(DATA PROVIDED)
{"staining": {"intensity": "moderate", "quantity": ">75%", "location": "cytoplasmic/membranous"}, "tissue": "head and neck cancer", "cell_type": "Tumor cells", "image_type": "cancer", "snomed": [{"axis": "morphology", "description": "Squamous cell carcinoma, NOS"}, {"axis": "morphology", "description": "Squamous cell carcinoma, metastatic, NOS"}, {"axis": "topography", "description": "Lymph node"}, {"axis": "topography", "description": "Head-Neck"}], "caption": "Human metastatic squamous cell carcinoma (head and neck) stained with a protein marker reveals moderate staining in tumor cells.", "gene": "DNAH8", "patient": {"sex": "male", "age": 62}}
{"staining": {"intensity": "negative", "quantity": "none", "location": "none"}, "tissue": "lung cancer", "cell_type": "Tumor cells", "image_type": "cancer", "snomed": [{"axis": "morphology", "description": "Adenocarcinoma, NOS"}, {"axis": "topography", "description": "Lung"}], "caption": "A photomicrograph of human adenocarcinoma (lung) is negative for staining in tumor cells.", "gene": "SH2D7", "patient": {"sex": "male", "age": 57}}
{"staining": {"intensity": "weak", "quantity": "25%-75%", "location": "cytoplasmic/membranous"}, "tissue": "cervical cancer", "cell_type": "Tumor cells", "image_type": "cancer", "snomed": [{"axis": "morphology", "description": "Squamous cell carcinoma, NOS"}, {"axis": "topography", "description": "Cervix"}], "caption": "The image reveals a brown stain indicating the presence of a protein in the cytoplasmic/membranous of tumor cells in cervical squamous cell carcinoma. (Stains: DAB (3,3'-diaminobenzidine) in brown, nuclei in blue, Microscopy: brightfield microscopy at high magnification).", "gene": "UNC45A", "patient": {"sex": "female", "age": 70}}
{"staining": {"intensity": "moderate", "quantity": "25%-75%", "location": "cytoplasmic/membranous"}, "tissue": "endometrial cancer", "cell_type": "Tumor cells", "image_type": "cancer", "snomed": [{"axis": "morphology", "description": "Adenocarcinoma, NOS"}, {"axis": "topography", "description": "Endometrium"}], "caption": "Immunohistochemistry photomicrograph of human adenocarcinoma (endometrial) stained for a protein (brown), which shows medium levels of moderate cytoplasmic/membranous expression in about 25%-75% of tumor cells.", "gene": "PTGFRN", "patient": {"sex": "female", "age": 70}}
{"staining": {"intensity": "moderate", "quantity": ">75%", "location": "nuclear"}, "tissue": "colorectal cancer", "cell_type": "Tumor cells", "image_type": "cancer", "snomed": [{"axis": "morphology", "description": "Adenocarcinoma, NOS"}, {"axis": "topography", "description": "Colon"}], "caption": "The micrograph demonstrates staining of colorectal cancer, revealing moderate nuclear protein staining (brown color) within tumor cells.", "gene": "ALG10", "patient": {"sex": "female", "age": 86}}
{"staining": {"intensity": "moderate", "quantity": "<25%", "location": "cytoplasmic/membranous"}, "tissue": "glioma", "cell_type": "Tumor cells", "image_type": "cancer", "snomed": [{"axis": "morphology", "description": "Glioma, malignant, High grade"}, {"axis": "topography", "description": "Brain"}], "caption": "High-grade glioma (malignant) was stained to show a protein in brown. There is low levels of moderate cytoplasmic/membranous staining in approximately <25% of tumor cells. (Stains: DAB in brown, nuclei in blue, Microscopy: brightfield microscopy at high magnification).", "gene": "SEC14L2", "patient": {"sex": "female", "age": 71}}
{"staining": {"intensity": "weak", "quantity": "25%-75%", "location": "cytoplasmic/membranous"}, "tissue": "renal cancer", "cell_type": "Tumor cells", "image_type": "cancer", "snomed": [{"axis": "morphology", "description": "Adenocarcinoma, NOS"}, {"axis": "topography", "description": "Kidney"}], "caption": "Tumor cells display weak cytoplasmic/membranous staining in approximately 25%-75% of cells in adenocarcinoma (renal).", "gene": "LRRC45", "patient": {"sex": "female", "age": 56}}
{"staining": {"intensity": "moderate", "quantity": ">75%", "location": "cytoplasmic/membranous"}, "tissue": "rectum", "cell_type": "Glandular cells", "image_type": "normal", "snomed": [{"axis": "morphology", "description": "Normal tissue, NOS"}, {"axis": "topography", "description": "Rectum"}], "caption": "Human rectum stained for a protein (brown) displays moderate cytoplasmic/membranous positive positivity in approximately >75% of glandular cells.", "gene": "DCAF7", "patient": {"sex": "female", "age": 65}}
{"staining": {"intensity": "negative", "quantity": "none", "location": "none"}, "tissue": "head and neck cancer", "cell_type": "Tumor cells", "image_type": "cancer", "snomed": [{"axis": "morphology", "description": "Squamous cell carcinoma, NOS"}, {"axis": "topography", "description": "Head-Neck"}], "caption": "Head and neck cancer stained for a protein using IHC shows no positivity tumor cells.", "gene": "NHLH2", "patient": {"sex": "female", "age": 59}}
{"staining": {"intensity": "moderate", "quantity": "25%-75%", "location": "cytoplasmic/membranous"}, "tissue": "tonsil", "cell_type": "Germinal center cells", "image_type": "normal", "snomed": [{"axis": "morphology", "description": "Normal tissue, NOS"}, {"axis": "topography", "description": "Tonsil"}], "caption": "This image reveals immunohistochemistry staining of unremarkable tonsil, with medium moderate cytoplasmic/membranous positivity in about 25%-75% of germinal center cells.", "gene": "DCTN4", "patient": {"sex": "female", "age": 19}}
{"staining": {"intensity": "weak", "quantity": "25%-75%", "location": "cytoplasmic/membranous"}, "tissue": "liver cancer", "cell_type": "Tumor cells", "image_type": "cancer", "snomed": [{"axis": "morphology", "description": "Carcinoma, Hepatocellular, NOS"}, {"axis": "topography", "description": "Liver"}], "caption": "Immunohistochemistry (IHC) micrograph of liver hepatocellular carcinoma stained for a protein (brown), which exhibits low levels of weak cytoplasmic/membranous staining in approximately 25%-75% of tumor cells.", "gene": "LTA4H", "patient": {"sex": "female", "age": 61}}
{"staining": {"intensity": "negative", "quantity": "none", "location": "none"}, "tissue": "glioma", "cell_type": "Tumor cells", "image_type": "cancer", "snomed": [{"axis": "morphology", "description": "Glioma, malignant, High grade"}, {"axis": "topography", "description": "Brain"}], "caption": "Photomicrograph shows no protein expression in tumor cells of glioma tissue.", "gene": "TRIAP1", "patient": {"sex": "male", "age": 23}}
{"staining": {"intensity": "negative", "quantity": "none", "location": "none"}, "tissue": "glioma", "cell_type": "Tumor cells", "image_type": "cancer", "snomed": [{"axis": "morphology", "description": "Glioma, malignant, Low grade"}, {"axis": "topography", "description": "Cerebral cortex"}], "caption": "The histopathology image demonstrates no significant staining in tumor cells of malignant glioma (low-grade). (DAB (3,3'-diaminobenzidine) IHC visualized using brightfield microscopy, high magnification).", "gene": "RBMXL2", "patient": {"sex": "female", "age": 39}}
(End DATA PROVIDED)
TASK GOAL ▸ Output the data above exactly, please, line for line.

REPLY TO THE TASK ▸
{"staining": {"intensity": "moderate", "quantity": ">75%", "location": "cytoplasmic/membranous"}, "tissue": "head and neck cancer", "cell_type": "Tumor cells", "image_type": "cancer", "snomed": [{"axis": "morphology", "description": "Squamous cell carcinoma, NOS"}, {"axis": "morphology", "description": "Squamous cell carcinoma, metastatic, NOS"}, {"axis": "topography", "description": "Lymph node"}, {"axis": "topography", "description": "Head-Neck"}], "caption": "Human metastatic squamous cell carcinoma (head and neck) stained with a protein marker reveals moderate staining in tumor cells.", "gene": "DNAH8", "patient": {"sex": "male", "age": 62}}
{"staining": {"intensity": "negative", "quantity": "none", "location": "none"}, "tissue": "lung cancer", "cell_type": "Tumor cells", "image_type": "cancer", "snomed": [{"axis": "morphology", "description": "Adenocarcinoma, NOS"}, {"axis": "topography", "description": "Lung"}], "caption": "A photomicrograph of human adenocarcinoma (lung) is negative for staining in tumor cells.", "gene": "SH2D7", "patient": {"sex": "male", "age": 57}}
{"staining": {"intensity": "weak", "quantity": "25%-75%", "location": "cytoplasmic/membranous"}, "tissue": "cervical cancer", "cell_type": "Tumor cells", "image_type": "cancer", "snomed": [{"axis": "morphology", "description": "Squamous cell carcinoma, NOS"}, {"axis": "topography", "description": "Cervix"}], "caption": "The image reveals a brown stain indicating the presence of a protein in the cytoplasmic/membranous of tumor cells in cervical squamous cell carcinoma. (Stains: DAB (3,3'-diaminobenzidine) in brown, nuclei in blue, Microscopy: brightfield microscopy at high magnification).", "gene": "UNC45A", "patient": {"sex": "female", "age": 70}}
{"staining": {"intensity": "moderate", "quantity": "25%-75%", "location": "cytoplasmic/membranous"}, "tissue": "endometrial cancer", "cell_type": "Tumor cells", "image_type": "cancer", "snomed": [{"axis": "morphology", "description": "Adenocarcinoma, NOS"}, {"axis": "topography", "description": "Endometrium"}], "caption": "Immunohistochemistry photomicrograph of human adenocarcinoma (endometrial) stained for a protein (brown), which shows medium levels of moderate cytoplasmic/membranous expression in about 25%-75% of tumor cells.", "gene": "PTGFRN", "patient": {"sex": "female", "age": 70}}
{"staining": {"intensity": "moderate", "quantity": ">75%", "location": "nuclear"}, "tissue": "colorectal cancer", "cell_type": "Tumor cells", "image_type": "cancer", "snomed": [{"axis": "morphology", "description": "Adenocarcinoma, NOS"}, {"axis": "topography", "description": "Colon"}], "caption": "The micrograph demonstrates staining of colorectal cancer, revealing moderate nuclear protein staining (brown color) within tumor cells.", "gene": "ALG10", "patient": {"sex": "female", "age": 86}}
{"staining": {"intensity": "moderate", "quantity": "<25%", "location": "cytoplasmic/membranous"}, "tissue": "glioma", "cell_type": "Tumor cells", "image_type": "cancer", "snomed": [{"axis": "morphology", "description": "Glioma, malignant, High grade"}, {"axis": "topography", "description": "Brain"}], "caption": "High-grade glioma (malignant) was stained to show a protein in brown. There is low levels of moderate cytoplasmic/membranous staining in approximately <25% of tumor cells. (Stains: DAB in brown, nuclei in blue, Microscopy: brightfield microscopy at high magnification).", "gene": "SEC14L2", "patient": {"sex": "female", "age": 71}}
{"staining": {"intensity": "weak", "quantity": "25%-75%", "location": "cytoplasmic/membranous"}, "tissue": "renal cancer", "cell_type": "Tumor cells", "image_type": "cancer", "snomed": [{"axis": "morphology", "description": "Adenocarcinoma, NOS"}, {"axis": "topography", "description": "Kidney"}], "caption": "Tumor cells display weak cytoplasmic/membranous staining in approximately 25%-75% of cells in adenocarcinoma (renal).", "gene": "LRRC45", "patient": {"sex": "female", "age": 56}}
{"staining": {"intensity": "moderate", "quantity": ">75%", "location": "cytoplasmic/membranous"}, "tissue": "rectum", "cell_type": "Glandular cells", "image_type": "normal", "snomed": [{"axis": "morphology", "description": "Normal tissue, NOS"}, {"axis": "topography", "description": "Rectum"}], "caption": "Human rectum stained for a protein (brown) displays moderate cytoplasmic/membranous positive positivity in approximately >75% of glandular cells.", "gene": "DCAF7", "patient": {"sex": "female", "age": 65}}
{"staining": {"intensity": "negative", "quantity": "none", "location": "none"}, "tissue": "head and neck cancer", "cell_type": "Tumor cells", "image_type": "cancer", "snomed": [{"axis": "morphology", "description": "Squamous cell carcinoma, NOS"}, {"axis": "topography", "description": "Head-Neck"}], "caption": "Head and neck cancer stained for a protein using IHC shows no positivity tumor cells.", "gene": "NHLH2", "patient": {"sex": "female", "age": 59}}
{"staining": {"intensity": "moderate", "quantity": "25%-75%", "location": "cytoplasmic/membranous"}, "tissue": "tonsil", "cell_type": "Germinal center cells", "image_type": "normal", "snomed": [{"axis": "morphology", "description": "Normal tissue, NOS"}, {"axis": "topography", "description": "Tonsil"}], "caption": "This image reveals immunohistochemistry staining of unremarkable tonsil, with medium moderate cytoplasmic/membranous positivity in about 25%-75% of germinal center cells.", "gene": "DCTN4", "patient": {"sex": "female", "age": 19}}
{"staining": {"intensity": "weak", "quantity": "25%-75%", "location": "cytoplasmic/membranous"}, "tissue": "liver cancer", "cell_type": "Tumor cells", "image_type": "cancer", "snomed": [{"axis": "morphology", "description": "Carcinoma, Hepatocellular, NOS"}, {"axis": "topography", "description": "Liver"}], "caption": "Immunohistochemistry (IHC) micrograph of liver hepatocellular carcinoma stained for a protein (brown), which exhibits low levels of weak cytoplasmic/membranous staining in approximately 25%-75% of tumor cells.", "gene": "LTA4H", "patient": {"sex": "female", "age": 61}}
{"staining": {"intensity": "negative", "quantity": "none", "location": "none"}, "tissue": "glioma", "cell_type": "Tumor cells", "image_type": "cancer", "snomed": [{"axis": "morphology", "description": "Glioma, malignant, High grade"}, {"axis": "topography", "description": "Brain"}], "caption": "Photomicrograph shows no protein expression in tumor cells of glioma tissue.", "gene": "TRIAP1", "patient": {"sex": "male", "age": 23}}
{"staining": {"intensity": "negative", "quantity": "none", "location": "none"}, "tissue": "glioma", "cell_type": "Tumor cells", "image_type": "cancer", "snomed": [{"axis": "morphology", "description": "Glioma, malignant, Low grade"}, {"axis": "topography", "description": "Cerebral cortex"}], "caption": "The histopathology image demonstrates no significant staining in tumor cells of malignant glioma (low-grade). (DAB (3,3'-diaminobenzidine) IHC visualized using brightfield microscopy, high magnification).", "gene": "RBMXL2", "patient": {"sex": "female", "age": 39}}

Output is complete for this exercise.